Symbols and Notation

Minor changes expected!

This page is a work in progress and minor changes will be made over time.

The most common symbols and notation used throughout this book are presented below; in rare cases where different meanings are intended within the book, this will be made clear.

Fonts, matrices, vectors

A lower-case letter in normal font, \(x\), refers to a single, fixed observation. When in bold font, a lower-case letter, \(\mathbf{x}\), refers to a vector of fixed observations, and an upper-case letter, \(\mathbf{X}\), represents a matrix. Calligraphic letters, \(\mathcal{X}\), are used to denote sets.

A matrix will always be defined with its dimensions using the notation, \(\mathbf{X}\in \mathcal{X}^{n \times p}\), or if for example \(\mathcal{X}\) is the set of Reals, it may be written as “\(\mathbf{X}\) is a \(n \times p\) Real-valued matrix”, analogously for integer-valued matrices etc. By default, a ‘vector’ will refer to a column vector, which may be thought of as a matrix with \(n\) rows and one column, and may be represented as:

\[ \mathbf{x}= \begin{pmatrix} x_1 \\ x_2 \\ \vdots \\ x_n \end{pmatrix} \]

Vectors are usually defined using transpose notation, for example the vector above may instead be written as \(\mathbf{x}^\intercal= (x_1 \ x_2 \cdots x_n)\) or \(\mathbf{x}= (x_1 \ x_2 \cdots x_n)^\intercal\). Vectors may also be defined in a shortened format as, \(\mathbf{x}\in \mathcal{X}^n\), which implies a vector of length \(n\) with elements as represented above.

A letter in normal font with one subscript refers to a single element from a vector. For example, given \(\mathbf{x}\in \mathcal{X}^n\), the \(i\)th element is denoted \(x_i\). Given a matrix \(\mathbf{X}\in \mathcal{X}^{n \times p}\), a bold-face lower-case letter with a single subscript refers to the row of a matrix, for example the \(i\)th row would be \(\mathbf{x}_i = (x_{i;1} \ x_{i;2} \cdots x_{i;p})^\intercal\). Whereas a column is referenced with a semi-colon before the subscript, for example the \(j\)th column would be \(\mathbf{x}_{;j} = (x_{1;j} \ x_{2;j} \cdots x_{n;j})^\intercal\). Two subscripts can be used to reference a single element of a matrix, for example \(x_{i;j}\) would be the element in the \(i\)th row and \(j\)th column of \(\mathbf{X}\).

◆ **ENTRIES SUPPLIED**:
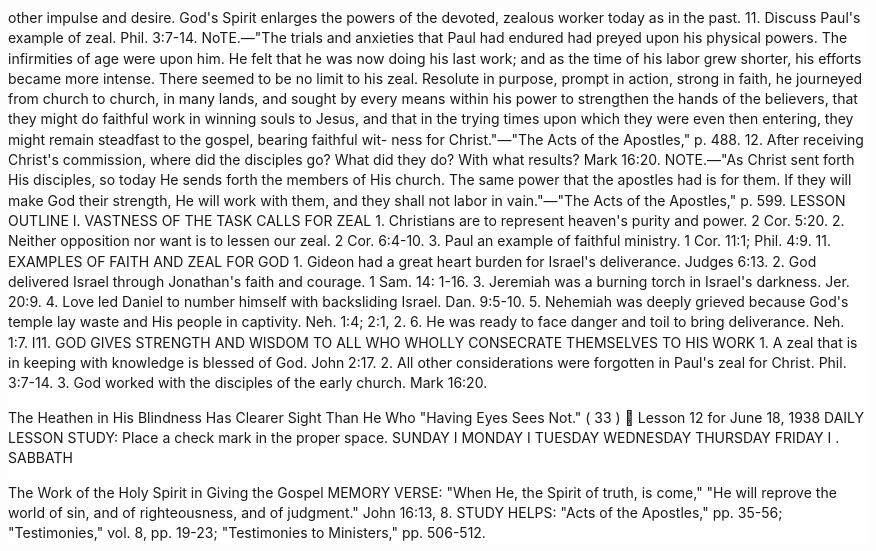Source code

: other impulse and desire. God's Spirit enlarges the powers of the devoted,
zealous worker today as in the past.
    11. Discuss Paul's example of zeal. Phil. 3:7-14.
    NoTE.—"The trials and anxieties that Paul had endured had preyed upon
his physical powers. The infirmities of age were upon him. He felt that he
was now doing his last work; and as the time of his labor grew shorter, his
efforts became more intense. There seemed to be no limit to his zeal. Resolute
in purpose, prompt in action, strong in faith, he journeyed from church to
church, in many lands, and sought by every means within his power to
strengthen the hands of the believers, that they might do faithful work in
winning souls to Jesus, and that in the trying times upon which they were even
then entering, they might remain steadfast to the gospel, bearing faithful wit-
ness for Christ."—"The Acts of the Apostles," p. 488.
    12. After receiving Christ's commission, where did the disciples go?
What did they do? With what results? Mark 16:20.
    NOTE.—"As Christ sent forth His disciples, so today He sends forth the
members of His church. The same power that the apostles had is for them.
If they will make God their strength, He will work with them, and they shall
 not labor in vain."—"The Acts of the Apostles," p. 599.
                               LESSON OUTLINE
I. VASTNESS OF THE TASK CALLS FOR ZEAL
      1. Christians are to represent heaven's purity and power. 2 Cor. 5:20.
      2. Neither opposition nor want is to lessen our zeal. 2 Cor. 6:4-10.
      3. Paul an example of faithful ministry. 1 Cor. 11:1; Phil. 4:9.
11. EXAMPLES OF FAITH AND ZEAL FOR GOD
      1. Gideon had a great heart burden for Israel's deliverance. Judges 6:13.
      2. God delivered Israel through Jonathan's faith and courage. 1 Sam.
         14: 1-16.
      3. Jeremiah was a burning torch in Israel's darkness. Jer. 20:9.
      4. Love led Daniel to number himself with backsliding Israel. Dan. 9:5-10.
      5. Nehemiah was deeply grieved because God's temple lay waste and His
         people in captivity. Neh. 1:4; 2:1, 2.
      6. He was ready to face danger and toil to bring deliverance. Neh. 1:7.
I11. GOD GIVES STRENGTH AND WISDOM TO ALL WHO WHOLLY CONSECRATE
              THEMSELVES TO HIS WORK
      1. A zeal that is in keeping with knowledge is blessed of God. John 2:17.
      2. All other considerations were forgotten in Paul's zeal for Christ. Phil.
         3:7-14.
      3. God worked with the disciples of the early church. Mark 16:20.


The Heathen in His Blindness Has Clearer Sight Than He Who
                 "Having Eyes Sees Not."
                                      ( 33 )
                      Lesson 12 for June 18, 1938
          DAILY LESSON STUDY: Place a check mark in the proper space.
 SUNDAY    I MONDAY I TUESDAY WEDNESDAY THURSDAY FRIDAY I . SABBATH




The Work of the Holy Spirit in Giving the Gospel
MEMORY VERSE: "When He, the Spirit of truth, is come," "He will reprove the
  world of sin, and of righteousness, and of judgment." John 16:13, 8.
STUDY HELPS: "Acts of the Apostles," pp. 35-56; "Testimonies," vol. 8, pp.
  19-23; "Testimonies to Ministers," pp. 506-512.
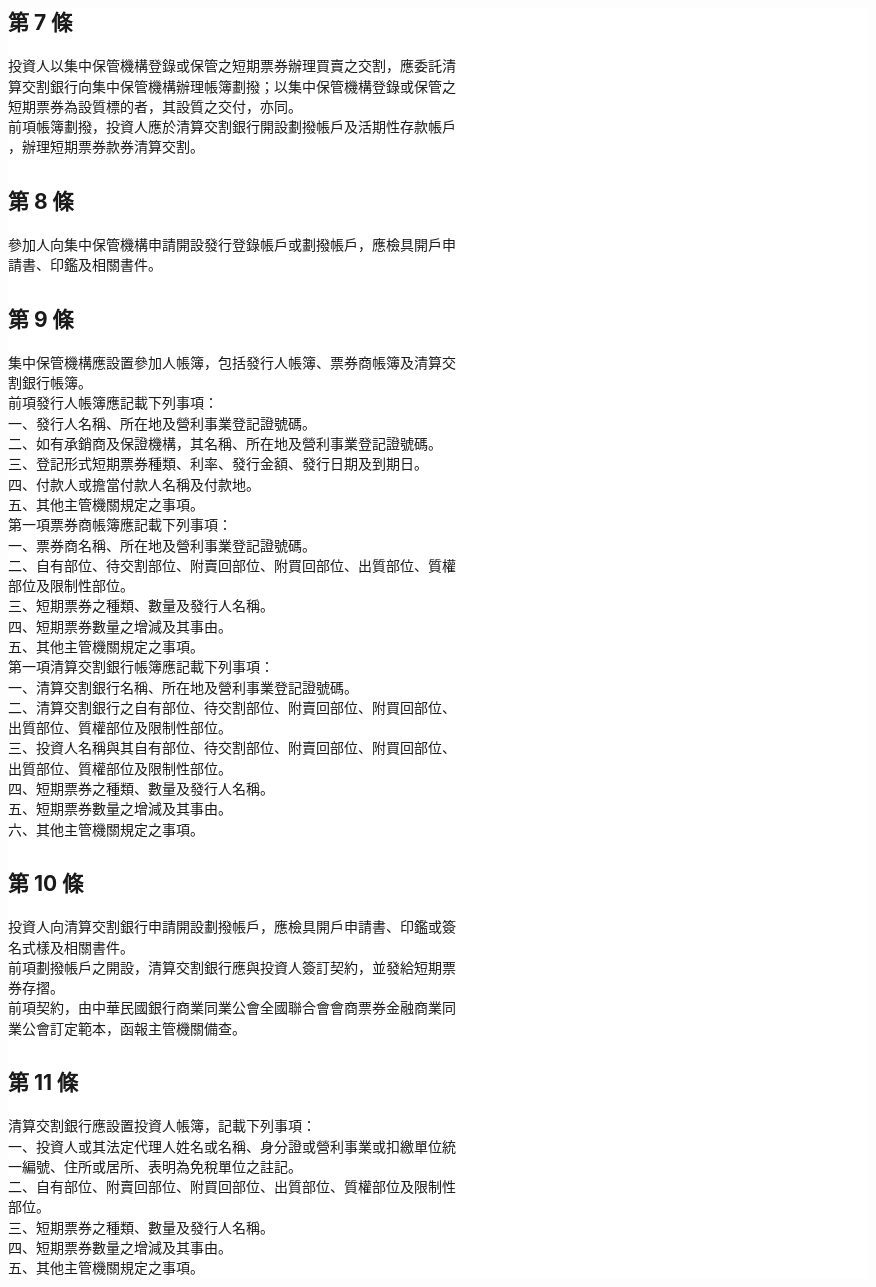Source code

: 第 7 條
-------
投資人以集中保管機構登錄或保管之短期票券辦理買賣之交割，應委託清  
算交割銀行向集中保管機構辦理帳簿劃撥；以集中保管機構登錄或保管之  
短期票券為設質標的者，其設質之交付，亦同。  
前項帳簿劃撥，投資人應於清算交割銀行開設劃撥帳戶及活期性存款帳戶  
，辦理短期票券款券清算交割。

第 8 條
-------
參加人向集中保管機構申請開設發行登錄帳戶或劃撥帳戶，應檢具開戶申  
請書、印鑑及相關書件。

第 9 條
-------
集中保管機構應設置參加人帳簿，包括發行人帳簿、票券商帳簿及清算交  
割銀行帳簿。  
前項發行人帳簿應記載下列事項：  
一、發行人名稱、所在地及營利事業登記證號碼。  
二、如有承銷商及保證機構，其名稱、所在地及營利事業登記證號碼。  
三、登記形式短期票券種類、利率、發行金額、發行日期及到期日。  
四、付款人或擔當付款人名稱及付款地。  
五、其他主管機關規定之事項。  
第一項票券商帳簿應記載下列事項：  
一、票券商名稱、所在地及營利事業登記證號碼。  
二、自有部位、待交割部位、附賣回部位、附買回部位、出質部位、質權  
    部位及限制性部位。  
三、短期票券之種類、數量及發行人名稱。  
四、短期票券數量之增減及其事由。  
五、其他主管機關規定之事項。  
第一項清算交割銀行帳簿應記載下列事項：  
一、清算交割銀行名稱、所在地及營利事業登記證號碼。  
二、清算交割銀行之自有部位、待交割部位、附賣回部位、附買回部位、  
    出質部位、質權部位及限制性部位。  
三、投資人名稱與其自有部位、待交割部位、附賣回部位、附買回部位、  
    出質部位、質權部位及限制性部位。  
四、短期票券之種類、數量及發行人名稱。  
五、短期票券數量之增減及其事由。  
六、其他主管機關規定之事項。

第 10 條
--------
投資人向清算交割銀行申請開設劃撥帳戶，應檢具開戶申請書、印鑑或簽  
名式樣及相關書件。  
前項劃撥帳戶之開設，清算交割銀行應與投資人簽訂契約，並發給短期票  
券存摺。  
前項契約，由中華民國銀行商業同業公會全國聯合會會商票券金融商業同  
業公會訂定範本，函報主管機關備查。

第 11 條
--------
清算交割銀行應設置投資人帳簿，記載下列事項：  
一、投資人或其法定代理人姓名或名稱、身分證或營利事業或扣繳單位統  
    一編號、住所或居所、表明為免稅單位之註記。  
二、自有部位、附賣回部位、附買回部位、出質部位、質權部位及限制性  
    部位。  
三、短期票券之種類、數量及發行人名稱。  
四、短期票券數量之增減及其事由。  
五、其他主管機關規定之事項。
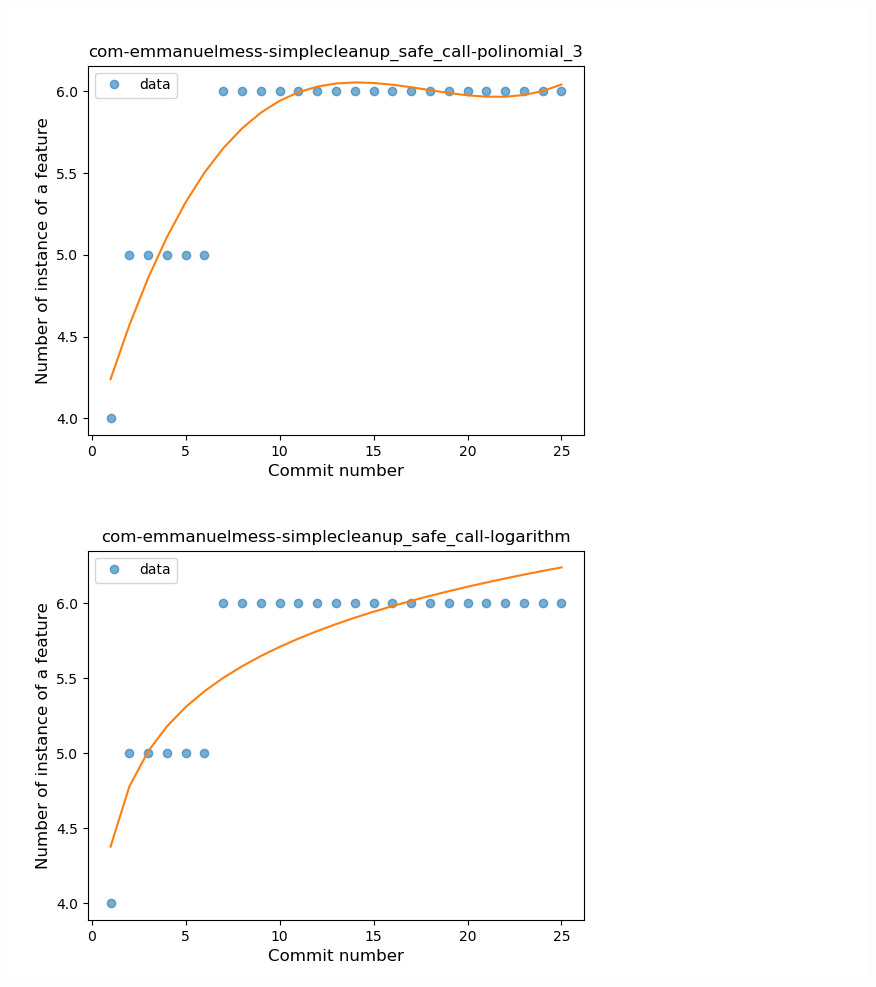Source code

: ![com-emmanuelmess-simplecleanup T11_3](../plots/com-emmanuelmess-simplecleanup_safe_call_T11_3.png)
![com-emmanuelmess-simplecleanup T6](../plots/com-emmanuelmess-simplecleanup_safe_call_T6.png)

◆ **TRY IT**: Write the next part of the symbols and notation page, starting right after its last sentence.

◆ **RESULT OF THIS TASK**:
Functions

Typically, a ‘hat’, \(\hat{x}\), will refer to the prediction or estimation of a variable, \(x\), with bold-face used again to represent vectors. A ‘bar’, \(\bar{x}\), refers to the sample mean of \(\mathbf{x}\). Capital letters in normal font, \(X\), refer to scalar or vector random variables, which will be made clear from context. \(\mathbb{E}(X)\) and \(\operatorname{Var}(X)\) are the expectation and variance of the random variable \(X\) respectively. We write \(A \perp \!\!\! \perp B\), to denote that \(A\) and \(B\) are independent, i.e., that \(P(A \cap B) = P(A)P(B)\).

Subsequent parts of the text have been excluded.